How to Water Indoor Plants
Unlike outdoor plants, indoor plants depend on you for everything. Caring for indoor plants requires that you know what each plant needs. Many people think it’s a good idea to water plants on a specific schedule, but really it’s much better to check each plant every day to see whether or not it needs to be watered on that day. This requires that you frequently check the soil to see whether or not the plant needs to be watered. It is very important that the pot that the plant is in has drainage holes in the bottom so that water can drain from the bottom, and the roots are not sitting in water all the time. If the roots are sitting in water, they will rot, and the plant will die.
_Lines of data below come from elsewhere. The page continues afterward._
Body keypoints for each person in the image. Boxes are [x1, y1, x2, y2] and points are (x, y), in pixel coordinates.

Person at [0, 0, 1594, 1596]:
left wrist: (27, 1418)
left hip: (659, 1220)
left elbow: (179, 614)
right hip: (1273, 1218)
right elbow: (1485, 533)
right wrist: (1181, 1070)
Not every type of house plant is the same watering needs, so it is necessary to do some research on your plant see what type of watering it needs. Some plants need to be fairly moist all the time, while others need to dry out between waterings. Morning is a good time to water plants so they have a chance to dry out before it starts to get cooler later in the evening.
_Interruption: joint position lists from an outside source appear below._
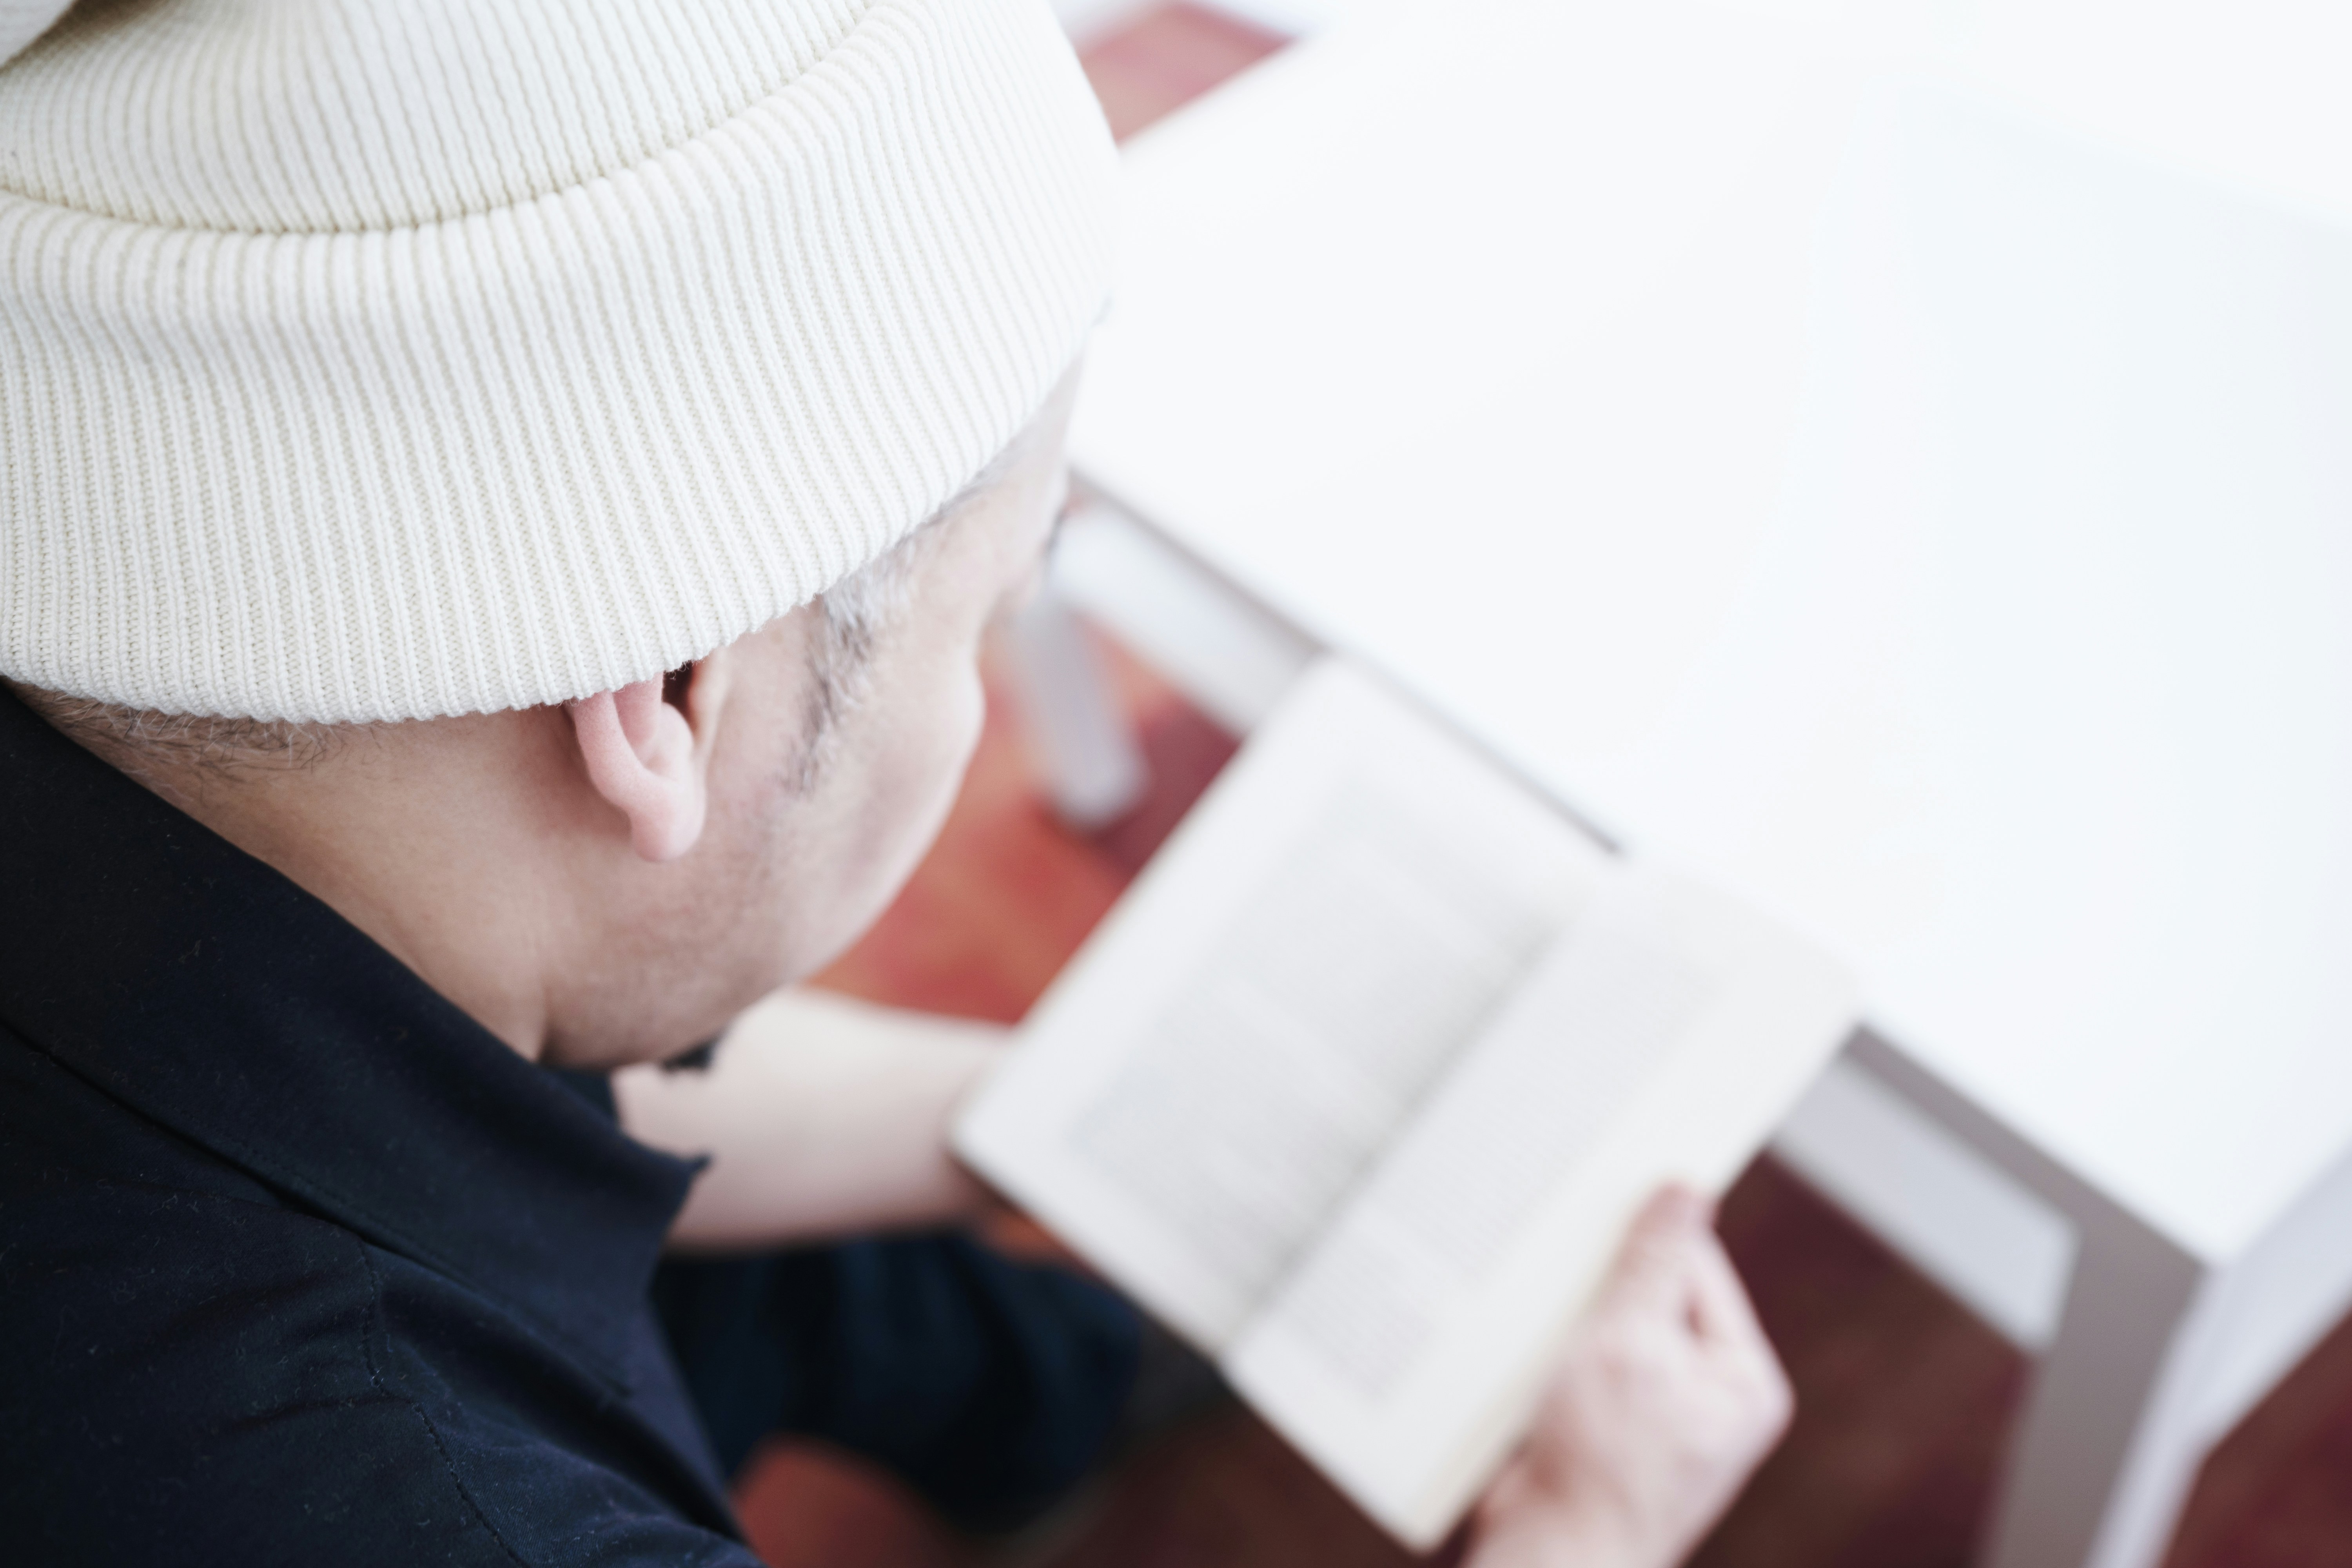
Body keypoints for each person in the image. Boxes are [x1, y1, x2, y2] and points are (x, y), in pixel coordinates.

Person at [0, 1, 1791, 1564]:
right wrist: (1592, 1526)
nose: (986, 679)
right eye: (995, 615)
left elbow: (547, 1095)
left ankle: (1037, 1403)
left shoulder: (205, 786)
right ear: (679, 696)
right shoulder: (430, 1506)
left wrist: (1081, 1118)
Put your finger in the soil down to the first knuckle, if you can’t even get your finger into the soil that means the plant definitely needs to be watered. If some of the dirt sticks to your finger, and the soil feels fairly moist, it probably has enough water. Keep an eye on the leaves as they can provide a good indication of whether the plant is getting enough water, or too much water. If the leaves are drooping, this often means that the plant needs to be watered. If they are brown, dry, or some leaves have fallen off, this also means that the plant needs to be watered. On the other hand, these signs can also mean that the plant has been over watered, so it is always important to use these observations in conjunction with checking whether or not the soil is dry. If the plant has been watered recently, give the plant some time to absorb the water before watering again.
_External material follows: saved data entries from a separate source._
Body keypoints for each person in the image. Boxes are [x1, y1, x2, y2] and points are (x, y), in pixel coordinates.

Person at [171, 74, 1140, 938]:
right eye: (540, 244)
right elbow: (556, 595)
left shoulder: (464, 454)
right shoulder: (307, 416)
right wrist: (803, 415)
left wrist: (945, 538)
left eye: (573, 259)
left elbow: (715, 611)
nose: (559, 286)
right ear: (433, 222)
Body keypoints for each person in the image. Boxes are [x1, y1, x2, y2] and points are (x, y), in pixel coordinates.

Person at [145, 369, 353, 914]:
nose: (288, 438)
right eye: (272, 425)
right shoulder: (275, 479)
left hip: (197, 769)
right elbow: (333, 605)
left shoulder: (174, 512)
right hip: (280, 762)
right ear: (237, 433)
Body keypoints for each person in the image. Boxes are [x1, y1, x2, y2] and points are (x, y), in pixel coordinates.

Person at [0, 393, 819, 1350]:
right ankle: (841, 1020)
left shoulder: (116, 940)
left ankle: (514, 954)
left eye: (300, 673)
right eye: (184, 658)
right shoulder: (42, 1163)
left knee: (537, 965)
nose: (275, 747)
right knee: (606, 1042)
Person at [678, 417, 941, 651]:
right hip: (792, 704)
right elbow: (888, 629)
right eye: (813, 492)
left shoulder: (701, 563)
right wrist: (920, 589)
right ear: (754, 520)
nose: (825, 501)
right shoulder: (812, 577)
It can be useful to learn how heavy the plant is when it has been well watered. You can test see if your plant has been watered enough by picking it up, and feeling how heavy it is. Lift it from time to time, and if it doesn’t feel heavy enough, this means that it needs to be watered. Of course only do this if your plant is light enough to be lifted easily. Don’t injure yourself trying to lift your plant up!
Some plants are sensitive to the type of water that is used. The chlorine in tap water can kill some plants. If you suspect that the chlorine in the water is hurting your plant, let the water sit out overnight in a large container before watering. I always keep water in a large plastic jug that has been filled up the night before.
Try to distribute the water evenly across the surface of the soil. When you water, it’s better to start out by giving the plant too little water rather than too much. You can always water more if you give into little water, but overwatering is more difficult to correct. Be sure to water until water comes out of the holes on the bottom of the pot. You want to be sure that the roots at the bottom of the pot get water, and just watering the surface of the soil will not accomplish this. Some plants also benefit from misting with a spray bottle, but not all plants, so you need to know the requirements of your plant.